Render the data as a Markdown table with columns headed Row and Text, starting with the first line of the data and going on through the line containing "gespecialiseerd zijn in", and skip any blank lines.

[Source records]
*** Block opens ***

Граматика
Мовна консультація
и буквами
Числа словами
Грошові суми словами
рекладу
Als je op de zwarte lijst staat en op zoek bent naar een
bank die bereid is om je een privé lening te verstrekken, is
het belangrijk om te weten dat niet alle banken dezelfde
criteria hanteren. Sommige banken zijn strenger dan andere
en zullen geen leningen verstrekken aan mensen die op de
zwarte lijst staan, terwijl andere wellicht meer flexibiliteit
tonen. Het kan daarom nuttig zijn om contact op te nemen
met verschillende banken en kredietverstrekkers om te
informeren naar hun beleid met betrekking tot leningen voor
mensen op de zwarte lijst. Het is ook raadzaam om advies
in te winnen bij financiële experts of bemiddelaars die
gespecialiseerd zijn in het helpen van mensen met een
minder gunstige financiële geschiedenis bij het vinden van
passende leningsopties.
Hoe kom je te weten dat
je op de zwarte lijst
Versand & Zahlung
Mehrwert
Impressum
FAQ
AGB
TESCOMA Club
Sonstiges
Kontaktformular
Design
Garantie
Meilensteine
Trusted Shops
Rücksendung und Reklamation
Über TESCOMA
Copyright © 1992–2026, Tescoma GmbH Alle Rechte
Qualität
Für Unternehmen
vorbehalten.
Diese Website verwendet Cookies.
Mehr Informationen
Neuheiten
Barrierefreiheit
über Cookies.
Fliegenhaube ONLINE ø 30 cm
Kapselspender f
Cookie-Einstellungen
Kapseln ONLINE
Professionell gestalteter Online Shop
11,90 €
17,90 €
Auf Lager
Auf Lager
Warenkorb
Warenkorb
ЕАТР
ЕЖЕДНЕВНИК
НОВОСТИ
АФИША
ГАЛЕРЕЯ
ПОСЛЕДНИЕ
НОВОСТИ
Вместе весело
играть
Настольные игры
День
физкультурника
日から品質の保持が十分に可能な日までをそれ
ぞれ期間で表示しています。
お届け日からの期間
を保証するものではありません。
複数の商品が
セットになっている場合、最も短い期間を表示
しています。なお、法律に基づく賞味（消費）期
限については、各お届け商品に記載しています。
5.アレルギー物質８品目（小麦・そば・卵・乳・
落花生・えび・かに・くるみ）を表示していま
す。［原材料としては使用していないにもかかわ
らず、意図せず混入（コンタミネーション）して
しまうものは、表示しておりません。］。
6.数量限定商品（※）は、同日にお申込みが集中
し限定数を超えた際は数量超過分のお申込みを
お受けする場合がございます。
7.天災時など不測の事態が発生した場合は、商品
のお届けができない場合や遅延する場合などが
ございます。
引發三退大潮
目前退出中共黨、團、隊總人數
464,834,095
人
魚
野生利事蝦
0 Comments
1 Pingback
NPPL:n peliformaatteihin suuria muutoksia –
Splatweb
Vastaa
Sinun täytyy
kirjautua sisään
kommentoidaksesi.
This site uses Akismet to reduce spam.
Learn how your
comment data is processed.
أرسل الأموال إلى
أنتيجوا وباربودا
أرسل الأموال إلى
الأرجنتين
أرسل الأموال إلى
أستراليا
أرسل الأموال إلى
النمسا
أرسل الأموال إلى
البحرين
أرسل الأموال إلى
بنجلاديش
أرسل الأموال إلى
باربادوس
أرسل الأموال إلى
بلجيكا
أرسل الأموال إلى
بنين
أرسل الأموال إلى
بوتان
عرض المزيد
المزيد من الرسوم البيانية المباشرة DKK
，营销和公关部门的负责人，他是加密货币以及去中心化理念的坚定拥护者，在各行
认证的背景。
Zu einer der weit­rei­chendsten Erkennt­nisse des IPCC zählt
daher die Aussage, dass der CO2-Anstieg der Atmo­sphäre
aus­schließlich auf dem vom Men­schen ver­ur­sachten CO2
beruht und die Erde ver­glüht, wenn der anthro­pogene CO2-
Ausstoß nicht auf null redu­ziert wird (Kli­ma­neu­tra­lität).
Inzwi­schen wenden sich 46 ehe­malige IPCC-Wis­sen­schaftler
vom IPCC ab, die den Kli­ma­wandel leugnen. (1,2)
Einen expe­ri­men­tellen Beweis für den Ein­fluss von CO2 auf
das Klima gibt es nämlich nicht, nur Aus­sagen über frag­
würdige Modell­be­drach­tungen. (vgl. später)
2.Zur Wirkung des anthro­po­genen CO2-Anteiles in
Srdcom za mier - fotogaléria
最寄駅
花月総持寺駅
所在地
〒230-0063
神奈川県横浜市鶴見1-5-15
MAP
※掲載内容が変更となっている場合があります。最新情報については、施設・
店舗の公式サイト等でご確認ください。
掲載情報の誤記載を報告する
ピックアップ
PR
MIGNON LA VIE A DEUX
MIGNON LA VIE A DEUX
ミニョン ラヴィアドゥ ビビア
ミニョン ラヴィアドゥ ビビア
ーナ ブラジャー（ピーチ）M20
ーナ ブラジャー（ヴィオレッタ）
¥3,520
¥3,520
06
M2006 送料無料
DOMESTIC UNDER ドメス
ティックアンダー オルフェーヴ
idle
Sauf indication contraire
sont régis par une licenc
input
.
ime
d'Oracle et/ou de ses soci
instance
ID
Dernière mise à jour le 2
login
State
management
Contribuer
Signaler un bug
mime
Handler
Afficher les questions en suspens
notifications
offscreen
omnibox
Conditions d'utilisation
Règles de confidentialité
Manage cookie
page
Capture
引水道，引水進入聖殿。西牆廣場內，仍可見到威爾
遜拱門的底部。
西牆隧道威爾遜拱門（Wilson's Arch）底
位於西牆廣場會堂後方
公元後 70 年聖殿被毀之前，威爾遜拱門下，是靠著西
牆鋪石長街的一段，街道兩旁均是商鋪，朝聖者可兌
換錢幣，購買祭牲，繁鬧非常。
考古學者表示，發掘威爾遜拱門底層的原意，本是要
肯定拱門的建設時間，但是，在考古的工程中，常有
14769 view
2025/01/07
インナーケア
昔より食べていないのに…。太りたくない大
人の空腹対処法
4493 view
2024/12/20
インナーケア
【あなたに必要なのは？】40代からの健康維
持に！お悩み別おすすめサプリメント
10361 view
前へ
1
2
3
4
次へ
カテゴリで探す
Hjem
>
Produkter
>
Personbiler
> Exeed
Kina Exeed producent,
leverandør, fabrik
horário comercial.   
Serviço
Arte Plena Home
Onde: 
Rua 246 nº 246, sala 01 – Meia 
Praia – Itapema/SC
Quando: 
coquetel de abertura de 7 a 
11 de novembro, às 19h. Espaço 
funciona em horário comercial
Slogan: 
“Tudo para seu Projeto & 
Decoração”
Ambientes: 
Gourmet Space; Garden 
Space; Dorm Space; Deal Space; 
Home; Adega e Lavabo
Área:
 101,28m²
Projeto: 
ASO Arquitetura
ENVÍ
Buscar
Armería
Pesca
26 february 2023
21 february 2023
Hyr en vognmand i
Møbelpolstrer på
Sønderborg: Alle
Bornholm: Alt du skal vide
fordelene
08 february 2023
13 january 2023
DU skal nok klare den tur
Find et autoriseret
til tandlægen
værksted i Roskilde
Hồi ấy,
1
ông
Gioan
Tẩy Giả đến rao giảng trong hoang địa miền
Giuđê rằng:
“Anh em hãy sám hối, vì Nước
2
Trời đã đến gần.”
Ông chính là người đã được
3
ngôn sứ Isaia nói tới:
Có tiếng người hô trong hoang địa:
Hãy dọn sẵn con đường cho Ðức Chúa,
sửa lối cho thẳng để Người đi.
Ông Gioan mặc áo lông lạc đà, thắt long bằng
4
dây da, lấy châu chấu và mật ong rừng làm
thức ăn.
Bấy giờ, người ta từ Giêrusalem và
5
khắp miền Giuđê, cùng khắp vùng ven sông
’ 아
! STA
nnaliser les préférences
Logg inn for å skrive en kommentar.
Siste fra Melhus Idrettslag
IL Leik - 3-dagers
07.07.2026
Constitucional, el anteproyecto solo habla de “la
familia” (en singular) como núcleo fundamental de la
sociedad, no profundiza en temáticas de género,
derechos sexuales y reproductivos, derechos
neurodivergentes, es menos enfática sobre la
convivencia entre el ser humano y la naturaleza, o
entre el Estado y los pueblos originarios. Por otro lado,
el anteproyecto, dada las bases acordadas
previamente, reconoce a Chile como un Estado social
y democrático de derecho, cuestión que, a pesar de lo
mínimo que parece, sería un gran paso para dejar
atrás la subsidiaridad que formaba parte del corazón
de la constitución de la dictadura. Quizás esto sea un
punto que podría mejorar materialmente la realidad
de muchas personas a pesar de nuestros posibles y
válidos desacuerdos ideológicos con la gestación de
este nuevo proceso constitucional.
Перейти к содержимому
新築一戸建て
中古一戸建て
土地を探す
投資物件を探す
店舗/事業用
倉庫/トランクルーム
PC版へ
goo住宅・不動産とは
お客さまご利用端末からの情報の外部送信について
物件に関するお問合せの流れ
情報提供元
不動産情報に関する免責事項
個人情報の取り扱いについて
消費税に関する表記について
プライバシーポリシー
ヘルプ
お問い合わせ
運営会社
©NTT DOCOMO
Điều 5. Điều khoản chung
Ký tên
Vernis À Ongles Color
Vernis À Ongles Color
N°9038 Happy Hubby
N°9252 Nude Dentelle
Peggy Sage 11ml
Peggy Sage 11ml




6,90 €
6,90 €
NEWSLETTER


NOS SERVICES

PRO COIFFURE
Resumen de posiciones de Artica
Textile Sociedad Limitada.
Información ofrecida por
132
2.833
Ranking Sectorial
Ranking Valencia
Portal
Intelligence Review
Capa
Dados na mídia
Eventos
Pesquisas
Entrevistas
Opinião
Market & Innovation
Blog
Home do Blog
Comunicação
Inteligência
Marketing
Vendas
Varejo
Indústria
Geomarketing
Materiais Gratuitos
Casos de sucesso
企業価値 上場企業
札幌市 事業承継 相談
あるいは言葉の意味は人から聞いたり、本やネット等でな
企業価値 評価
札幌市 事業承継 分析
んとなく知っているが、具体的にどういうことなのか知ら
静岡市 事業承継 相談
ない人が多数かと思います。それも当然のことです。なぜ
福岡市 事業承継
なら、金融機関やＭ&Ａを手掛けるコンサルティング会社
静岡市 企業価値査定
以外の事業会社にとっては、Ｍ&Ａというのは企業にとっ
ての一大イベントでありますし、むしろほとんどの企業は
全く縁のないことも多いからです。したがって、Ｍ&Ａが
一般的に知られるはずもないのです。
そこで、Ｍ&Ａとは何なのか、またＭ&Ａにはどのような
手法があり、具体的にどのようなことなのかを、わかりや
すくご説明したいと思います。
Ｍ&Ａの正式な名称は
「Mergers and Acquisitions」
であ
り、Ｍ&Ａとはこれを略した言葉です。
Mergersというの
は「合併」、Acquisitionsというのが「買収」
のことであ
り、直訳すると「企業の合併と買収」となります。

*** Block closes ***

◆ Response area
| Row | Text |
|---|---|
| 1 | Граматика |
| 2 | Мовна консультація |
| 3 | и буквами |
| 4 | Числа словами |
| 5 | Грошові суми словами |
| 6 | рекладу |
| 7 | Als je op de zwarte lijst staat en op zoek bent naar een |
| 8 | bank die bereid is om je een privé lening te verstrekken, is |
| 9 | het belangrijk om te weten dat niet alle banken dezelfde |
| 10 | criteria hanteren. Sommige banken zijn strenger dan andere |
| 11 | en zullen geen leningen verstrekken aan mensen die op de |
| 12 | zwarte lijst staan, terwijl andere wellicht meer flexibiliteit |
| 13 | tonen. Het kan daarom nuttig zijn om contact op te nemen |
| 14 | met verschillende banken en kredietverstrekkers om te |
| 15 | informeren naar hun beleid met betrekking tot leningen voor |
| 16 | mensen op de zwarte lijst. Het is ook raadzaam om advies |
| 17 | in te winnen bij financiële experts of bemiddelaars die |
| 18 | gespecialiseerd zijn in het helpen van mensen met een |